POV-Ray : Newsgroups : povray.general : A couple parser performance issues/optimizations. : Re: A couple parser performance issues/optimizations. Server Time
17 May 2024 05:10:13 EDT (-0400)
  Re: A couple parser performance issues/optimizations.  
From: clipka
Date: 13 Oct 2017 05:38:22
Message: <59e0898e@news.povray.org>
Am 13.10.2017 um 09:17 schrieb dick balaska:
> On 10/11/2017 09:58 AM, clipka wrote:
>>
>> Running the parser whenever the user has made a change and is now idle,
>> is problematic for multiple reasons:
>>
>> - The user could resume editing at any moment; in that case, parsing
>> would have to be aborted. (Likewise, the user may be editing other files
>> the scene needs, and the parser won't be able to detect that until it
>> runs into the corresponding `#include` statement.)
>>
>> - The current architecture doesn't allow parsing of unsaved files; so
>> triggering the parser would only be possible once the user saves their
>> file.
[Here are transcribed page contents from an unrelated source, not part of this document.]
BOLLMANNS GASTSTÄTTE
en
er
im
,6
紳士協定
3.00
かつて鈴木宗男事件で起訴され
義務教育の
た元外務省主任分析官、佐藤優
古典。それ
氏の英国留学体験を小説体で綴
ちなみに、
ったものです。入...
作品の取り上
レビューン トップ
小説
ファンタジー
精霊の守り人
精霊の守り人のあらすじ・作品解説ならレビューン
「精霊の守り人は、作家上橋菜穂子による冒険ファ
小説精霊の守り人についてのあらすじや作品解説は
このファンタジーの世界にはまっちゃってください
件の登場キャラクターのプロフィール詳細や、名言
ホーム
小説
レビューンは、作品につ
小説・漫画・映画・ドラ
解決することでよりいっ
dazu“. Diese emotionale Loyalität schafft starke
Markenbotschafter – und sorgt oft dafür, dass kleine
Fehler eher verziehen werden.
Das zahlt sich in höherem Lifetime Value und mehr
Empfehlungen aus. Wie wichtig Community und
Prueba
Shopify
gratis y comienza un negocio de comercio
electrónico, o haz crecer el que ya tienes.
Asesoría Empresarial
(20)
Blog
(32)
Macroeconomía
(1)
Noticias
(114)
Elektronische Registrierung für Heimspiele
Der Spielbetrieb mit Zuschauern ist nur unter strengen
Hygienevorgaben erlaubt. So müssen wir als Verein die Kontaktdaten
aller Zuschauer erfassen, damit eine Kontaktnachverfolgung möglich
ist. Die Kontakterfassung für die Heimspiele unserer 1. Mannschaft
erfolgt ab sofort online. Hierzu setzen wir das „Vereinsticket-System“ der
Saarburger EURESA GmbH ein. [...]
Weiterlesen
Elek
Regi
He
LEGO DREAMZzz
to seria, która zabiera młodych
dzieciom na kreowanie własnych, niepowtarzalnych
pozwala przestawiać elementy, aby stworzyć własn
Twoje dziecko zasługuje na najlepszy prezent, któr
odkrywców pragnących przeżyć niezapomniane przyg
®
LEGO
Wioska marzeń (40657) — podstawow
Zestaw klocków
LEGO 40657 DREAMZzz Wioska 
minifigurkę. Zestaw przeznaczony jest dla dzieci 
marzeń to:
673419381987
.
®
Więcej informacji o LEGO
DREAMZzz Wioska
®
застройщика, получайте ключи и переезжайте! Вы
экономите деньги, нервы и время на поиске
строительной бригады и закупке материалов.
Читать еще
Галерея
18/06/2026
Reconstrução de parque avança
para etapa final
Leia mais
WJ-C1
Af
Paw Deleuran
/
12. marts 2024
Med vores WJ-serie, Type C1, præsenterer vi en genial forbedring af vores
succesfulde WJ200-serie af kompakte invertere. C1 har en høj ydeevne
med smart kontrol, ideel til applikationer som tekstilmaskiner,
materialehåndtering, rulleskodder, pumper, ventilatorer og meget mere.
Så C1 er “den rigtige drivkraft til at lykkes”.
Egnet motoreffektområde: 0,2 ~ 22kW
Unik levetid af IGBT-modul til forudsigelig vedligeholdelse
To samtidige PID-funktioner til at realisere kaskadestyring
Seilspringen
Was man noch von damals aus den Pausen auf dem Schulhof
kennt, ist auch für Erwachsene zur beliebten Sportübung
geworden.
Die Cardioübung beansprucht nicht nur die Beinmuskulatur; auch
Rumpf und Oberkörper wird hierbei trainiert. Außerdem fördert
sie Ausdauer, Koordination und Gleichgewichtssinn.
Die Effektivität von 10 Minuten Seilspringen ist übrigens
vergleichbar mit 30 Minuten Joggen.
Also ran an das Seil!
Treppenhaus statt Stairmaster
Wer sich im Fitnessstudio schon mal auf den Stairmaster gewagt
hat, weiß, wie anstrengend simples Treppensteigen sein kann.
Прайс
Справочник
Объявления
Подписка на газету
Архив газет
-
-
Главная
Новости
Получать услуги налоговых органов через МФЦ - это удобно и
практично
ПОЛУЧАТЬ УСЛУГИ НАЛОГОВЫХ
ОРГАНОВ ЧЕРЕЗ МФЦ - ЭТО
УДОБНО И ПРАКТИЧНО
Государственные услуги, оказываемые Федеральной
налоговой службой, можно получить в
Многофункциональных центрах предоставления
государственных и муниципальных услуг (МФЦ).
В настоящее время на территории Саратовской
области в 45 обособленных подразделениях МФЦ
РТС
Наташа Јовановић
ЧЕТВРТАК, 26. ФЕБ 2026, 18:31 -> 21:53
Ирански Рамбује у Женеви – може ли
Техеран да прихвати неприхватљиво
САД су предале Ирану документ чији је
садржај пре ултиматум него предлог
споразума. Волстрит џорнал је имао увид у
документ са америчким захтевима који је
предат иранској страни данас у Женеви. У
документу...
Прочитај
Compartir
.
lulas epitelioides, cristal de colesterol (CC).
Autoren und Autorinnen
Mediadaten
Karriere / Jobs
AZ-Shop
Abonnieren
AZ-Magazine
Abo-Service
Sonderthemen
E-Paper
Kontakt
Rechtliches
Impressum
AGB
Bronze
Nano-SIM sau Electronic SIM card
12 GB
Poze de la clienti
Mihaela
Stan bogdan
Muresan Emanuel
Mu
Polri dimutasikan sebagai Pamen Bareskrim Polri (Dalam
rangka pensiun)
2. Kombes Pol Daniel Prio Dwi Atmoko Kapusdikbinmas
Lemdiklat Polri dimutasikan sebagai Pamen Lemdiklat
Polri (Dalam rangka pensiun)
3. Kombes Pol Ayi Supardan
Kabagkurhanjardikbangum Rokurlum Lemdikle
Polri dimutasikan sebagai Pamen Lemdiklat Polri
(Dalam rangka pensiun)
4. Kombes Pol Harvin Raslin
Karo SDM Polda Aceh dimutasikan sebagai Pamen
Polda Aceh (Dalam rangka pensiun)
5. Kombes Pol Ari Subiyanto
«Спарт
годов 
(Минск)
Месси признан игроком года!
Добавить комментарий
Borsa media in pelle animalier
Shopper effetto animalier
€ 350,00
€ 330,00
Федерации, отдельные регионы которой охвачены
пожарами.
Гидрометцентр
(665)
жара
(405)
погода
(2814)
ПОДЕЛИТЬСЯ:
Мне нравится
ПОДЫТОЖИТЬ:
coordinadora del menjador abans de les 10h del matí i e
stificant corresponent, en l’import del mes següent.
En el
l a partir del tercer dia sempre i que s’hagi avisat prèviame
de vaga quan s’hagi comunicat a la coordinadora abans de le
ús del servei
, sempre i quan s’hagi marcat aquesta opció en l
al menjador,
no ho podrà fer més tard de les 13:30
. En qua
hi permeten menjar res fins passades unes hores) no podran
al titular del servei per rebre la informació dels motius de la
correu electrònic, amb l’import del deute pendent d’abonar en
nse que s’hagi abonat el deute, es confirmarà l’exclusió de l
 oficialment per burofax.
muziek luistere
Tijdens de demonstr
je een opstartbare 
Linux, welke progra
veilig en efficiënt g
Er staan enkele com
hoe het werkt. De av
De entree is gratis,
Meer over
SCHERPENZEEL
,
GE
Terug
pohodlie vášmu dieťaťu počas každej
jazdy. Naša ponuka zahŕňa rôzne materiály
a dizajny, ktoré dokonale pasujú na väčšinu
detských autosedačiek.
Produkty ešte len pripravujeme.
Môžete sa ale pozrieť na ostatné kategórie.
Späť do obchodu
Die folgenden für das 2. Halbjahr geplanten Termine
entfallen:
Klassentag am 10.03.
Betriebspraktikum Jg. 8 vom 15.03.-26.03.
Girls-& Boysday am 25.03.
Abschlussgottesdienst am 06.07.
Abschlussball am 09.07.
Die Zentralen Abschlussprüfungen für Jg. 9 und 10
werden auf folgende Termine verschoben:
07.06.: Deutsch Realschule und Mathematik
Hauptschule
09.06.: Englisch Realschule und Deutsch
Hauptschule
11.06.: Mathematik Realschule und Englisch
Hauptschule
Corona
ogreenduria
More often than not, I guess, this will be when the user pushes
>> the render button anyway.
>>
> 
> The povclipse2 parser re-parses in-memory/mid-edit, starting at the
> point of editing. (A gift from eclipse that all its language parsers
> share). It's not perfect, like I start with the whole symbol table,
> where, correctly, I should start with the symbol table at the point of
> editing.
> This gives me quick feedback of typos for undefined foo and bad bracing.
> Then when user saves the files, I flush the symbol table and start over
> at the beginning.
> If the user continues editing during parsing, it just aborts parsing and
> starts again at the "farthest north" unparsed point.

The difference there is that those languages are compiled, i.e. the
parser scans each portion of the file just once (or maybe twice or
thrice at worst), whether it is a straight piece of code or a loop.

It is only later that the code is actually executed.

That doesn't work with POV-Ray's SDL. For any piece of software to
"understand" the code, it needs to /interpret/ it, i.e. actually run the
code.


>> Also, parsing involves a lot of I/O,
>> which degrades overall performance and responsiveness of the system, and
>> can't be offset by multicore architectures.
> 
> I haven't been in the povray parser much, but my understanding was there
> were copious amounts of fget/ftell/fseek, which slows things down.

For small pieces of code, a way around this in the newest versions of
POV-Ray is to move that code into a macro of at most 64 kiB in size.
Such macros will now be cached in memory.